SAMEDI
Le chantier de Nazim Hikmet
Nazim Hikmet est né le 15 janvier 1902 à Salonique dans une vieille famille de dignitaires ottomans, il y a donc jour pour jour cent trois ans. «La vie est peut-être plus courte qu'il ne faut / peut-être plus longue», disait-il dans un poème écrit à la prison de Bursa où il passa les plus belles années de sa vie.
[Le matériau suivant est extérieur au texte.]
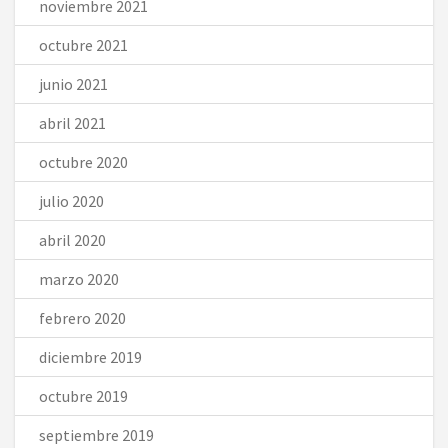
noviembre 2021
octubre 2021
junio 2021
abril 2021
octubre 2020
julio 2020
abril 2020
marzo 2020
febrero 2020
diciembre 2019
octubre 2019
septiembre 2019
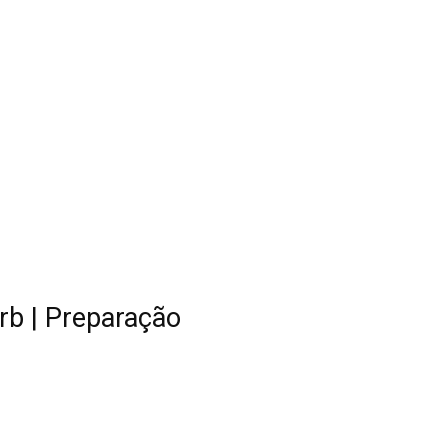
rb | Preparação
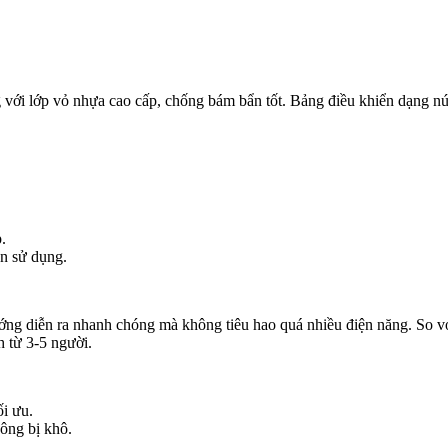
 với lớp vỏ nhựa cao cấp, chống bám bẩn tốt. Bảng điều khiển dạng nú
.
ần sử dụng.
ng diễn ra nhanh chóng mà không tiêu hao quá nhiều điện năng. So vớ
 từ 3-5 người.
ối ưu.
ông bị khô.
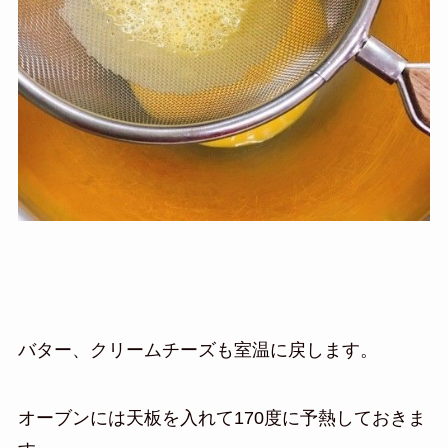
バター、クリームチーズも室温に戻します。
オーブンには天板を入れて170度に予熱しておきま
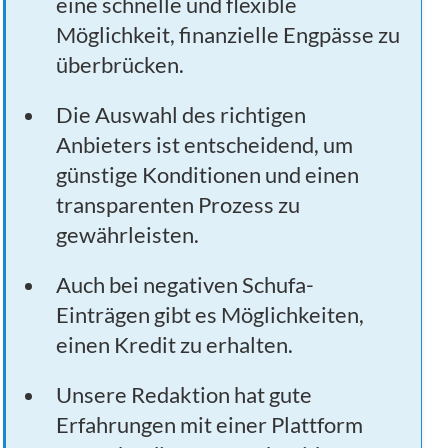
eine schnelle und flexible
Möglichkeit, finanzielle Engpässe zu
überbrücken.
Die Auswahl des richtigen
Anbieters ist entscheidend, um
günstige Konditionen und einen
transparenten Prozess zu
gewährleisten.
Auch bei negativen Schufa-
Einträgen gibt es Möglichkeiten,
einen Kredit zu erhalten.
Unsere Redaktion hat gute
Erfahrungen mit einer Plattform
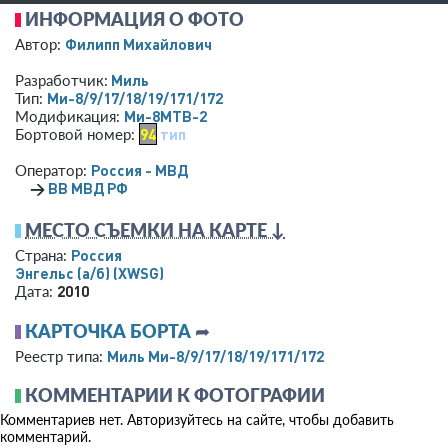
ИНФОРМАЦИЯ О ФОТО
Филипп Михайлович
Автор:
Миль
Разработчик:
Ми-8/9/17/18/19/171/172
Тип:
Ми-8МТВ-2
Модификация:
94
тип
Бортовой номер:
Россия - МВД
Оператор:
→
ВВ МВД РФ
МЕСТО СЪЕМКИ НА КАРТЕ ↓
Россия
Страна:
Энгельс (а/б)
(XWSG)
2010
Дата:
КАРТОЧКА БОРТА
➦
Миль Ми-8/9/17/18/19/171/172
Реестр типа:
КОММЕНТАРИИ К ФОТОГРАФИИ
Комментариев нет. Авторизуйтесь на сайте, чтобы добавить
комментарий.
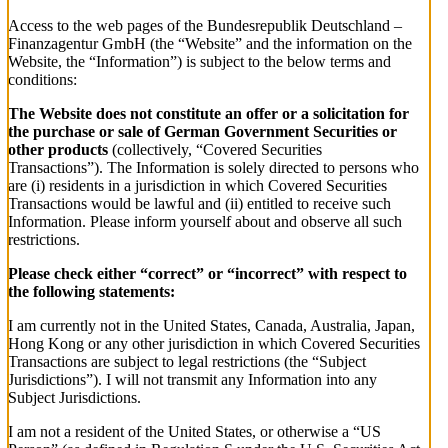
Access to the web pages of the Bundesrepublik Deutschland –
Finanzagentur GmbH (the “Website” and the information on the
Website, the “Information”) is subject to the below terms and
conditions:
The Website does not constitute an offer or a solicitation for
the purchase or sale of German Government Securities or
other products
(collectively, “Covered Securities
Transactions”). The Information is solely directed to persons who
are (i) residents in a jurisdiction in which Covered Securities
Transactions would be lawful and (ii) entitled to receive such
Information. Please inform yourself about and observe all such
restrictions.
Please check either “correct” or “incorrect” with respect to
the following statements:
I am currently not in the United States, Canada, Australia, Japan,
Hong Kong or any other jurisdiction in which Covered Securities
Transactions are subject to legal restrictions (the “Subject
Jurisdictions”). I will not transmit any Information into any
Subject Jurisdictions.
I am not a resident of the United States, or otherwise a “US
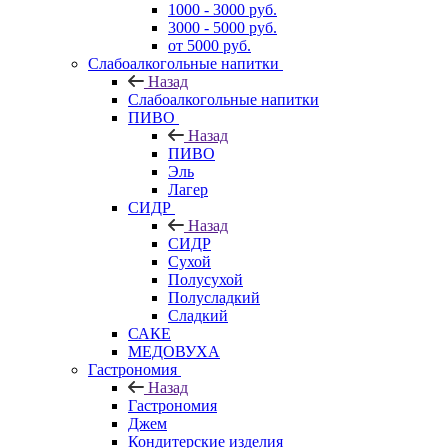
1000 - 3000 руб.
3000 - 5000 руб.
от 5000 руб.
Слабоалкогольные напитки
Назад
Слабоалкогольные напитки
ПИВО
Назад
ПИВО
Эль
Лагер
СИДР
Назад
СИДР
Сухой
Полусухой
Полусладкий
Сладкий
САКЕ
МЕДОВУХА
Гастрономия
Назад
Гастрономия
Джем
Кондитерские изделия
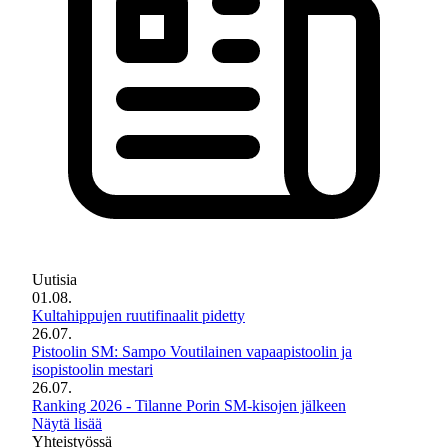
Uutisia
01.08.
Kultahippujen ruutifinaalit pidetty
26.07.
Pistoolin SM: Sampo Voutilainen vapaapistoolin ja
isopistoolin mestari
26.07.
Ranking 2026 - Tilanne Porin SM-kisojen jälkeen
Näytä lisää
Yhteistyössä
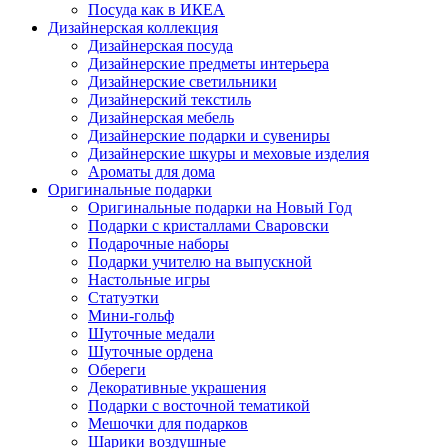
Посуда как в ИКЕА
Дизайнерская коллекция
Дизайнерская посуда
Дизайнерские предметы интерьера
Дизайнерские светильники
Дизайнерский текстиль
Дизайнерская мебель
Дизайнерские подарки и сувениры
Дизайнерские шкуры и меховые изделия
Ароматы для дома
Оригинальные подарки
Оригинальные подарки на Новый Год
Подарки с кристаллами Сваровски
Подарочные наборы
Подарки учителю на выпускной
Настольные игры
Статуэтки
Мини-гольф
Шуточные медали
Шуточные ордена
Обереги
Декоративные украшения
Подарки с восточной тематикой
Мешочки для подарков
Шарики воздушные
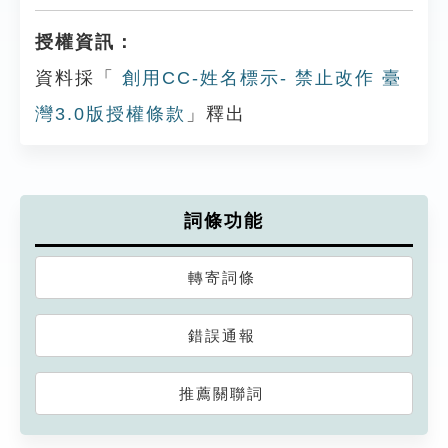
授權資訊：
資料採「
創用CC-姓名標示- 禁止改作 臺
灣3.0版授權條款
」釋出
詞條功能
轉寄詞條
錯誤通報
推薦關聯詞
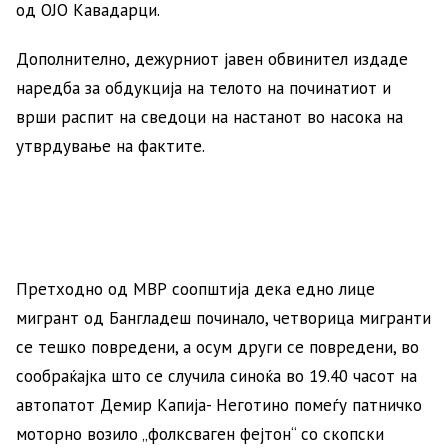
од ОЈО Кавадарци.
Дополнително, дежурниот јавен обвинител издаде
наредба за обдукција на телото на починатиот и
врши распит на сведоци на настанот во насока на
утврдување на фактите.
Претходно од МВР соопштија дека едно лице
мигрант од Бангладеш починало, четворица мигранти
се тешко повредени, а осум други се повредени, во
сообраќајка што се случила синоќа во 19.40 часот на
автопатот Демир Капија- Неготино помеѓу патничко
моторно возило „фолксваген фејтон“ со скопски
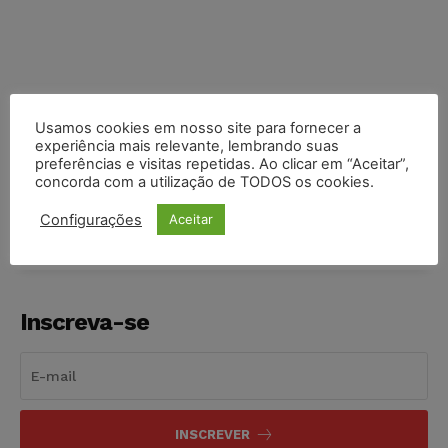
Usamos cookies em nosso site para fornecer a
experiência mais relevante, lembrando suas
preferências e visitas repetidas. Ao clicar em “Aceitar”,
COMPARTILHE
concorda com a utilização de TODOS os cookies.
Configurações
Aceitar
Inscreva-se
INSCREVER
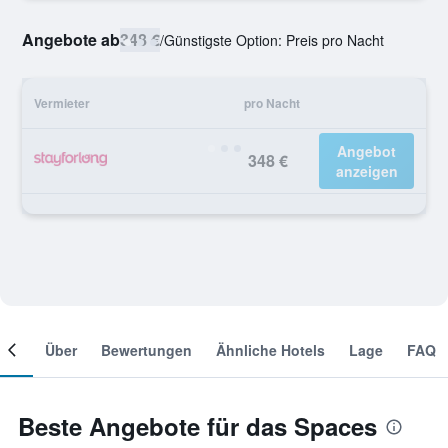
Angebote ab
348 €
/
Günstigste Option: Preis pro Nacht
Vermieter
pro Nacht
Angebot
348 €
anzeigen
mer
Über
Bewertungen
Ähnliche Hotels
Lage
FAQ
Beste Angebote für das Spaces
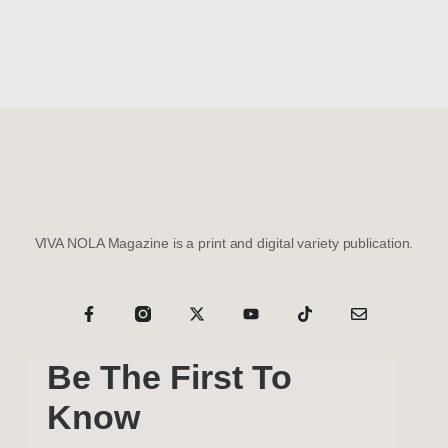
VIVA NOLA Magazine is a print and digital variety publication.
Be The First To
Know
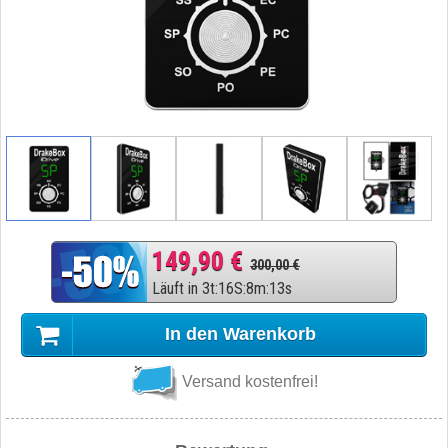
149,90 €
300,00 €
Läuft in
3
t
:
16
S
:
8
m
:
12
s
In den Warenkorb
Versand kostenfrei!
Par rapport à l'engagement politique de sa jeunesse auquel il resta fidèle jusqu'au bout (rappelons les vers qui ponctuent la fin de son roman autobiographique, Les romantiques : «Je suis communiste/Je suis amour des pieds à la tête!»), on peut dire qu'il n'a pas vécu plus qu'il ne faut. Il est mort en exil à Moscou, «ville blanche de ses rêves», six ans avant le printemps de Prague et vingt-six ans avant la chute du mur de Berlin. Dans son fameux poème Autobiographie, il n'hésita pas à dire haut et fort : «On s'est efforcé de me détacher de mon Parti, ça n'a pas marché/Je n'ai pas été écrasé sous les idoles qui tombent.» Ces idoles ne l'ont pas écrasé car il joignit le camp antistalinien seulement après le 20e congrès du Parti communiste soviétique tout en faisant confiance aux nouveaux dirigeants et à leur façon de construire le socialisme. Certes, il était conscient de la difficulté de la tâche et n'a pas hésité à l'exprimer : «Ils chantent, les maçons/mais construire, ce n'est pas une chanson/C'est une affaire un peu difficile/Difficile ou pas/Le bâtiment s'élève, s'élève.»